Concern: Transferability of Probe Sampling

We appreciate your concern regarding the transferability of probe sampling, and we conduct corresponding experiments to analyze it.

1. Whether draft model of probe sampling affect transferability

We compare probe sampling implemented across various draft models on Llama2-7b-Chat and then transfer to diverse target models. Detailed results are shown as follows. Our investigation reveals that probe sampling has minimal impact on transferability when applied to appropriate draft models that maintain the original ASR of plain GCG. Conversely, utilizing draft models that degrade the initial performance significantly affects transferability.

In addition to open-source models, we also conduct transfer experiments on GPT4, especially gpt4-0125-preview. Our findings indicate that probe sampling not only markedly accelerates the attacking process but also maintains the transferred ASR. The detailed results are presented below.

2. Whether the filtered set size of probe sampling affect transferability?

In our experiments, we investigate the transferability of probe sampling across various filtered set sizes, denoted as $(1-\alpha)*B/R$. Our results align closely with previous findings, indicating that probe sampling does not significantly impact transferability when appropriate parameters are used. However, it does lead to decreased performance in cases where the direct ASR on Llama2-7b-chat is low.

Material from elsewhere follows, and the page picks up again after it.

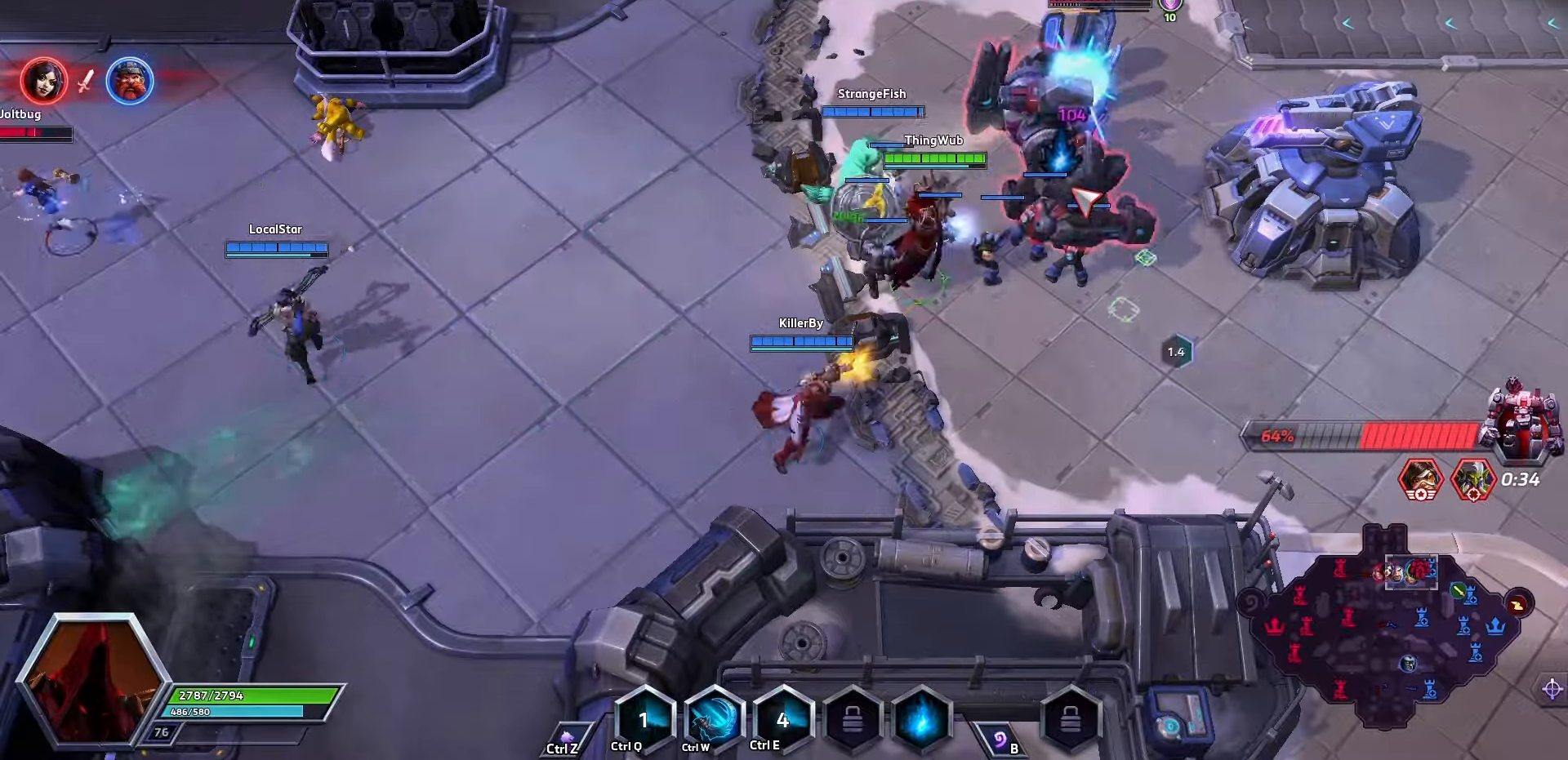
{"keys": ["space"], "events": [[333, "space", "down"]]}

3. What is the influence of the draft model's tokenizer on suffixes?

In Table 9, TinyLlama and ShearedLlaMa utilize the same tokenizer as Llama2-7b-Chat. However, their performance diverges significantly. Hence, the tokenizer does not play a pivotal role in effectively attacking the model or the transferability; instead, factors like model performance similarity hold greater importance.

Suggestion #1: Adding related work

Thank you for recommending more related works, especially in discrete prompt optimization algorithms. We will add the following paragraph in the final version.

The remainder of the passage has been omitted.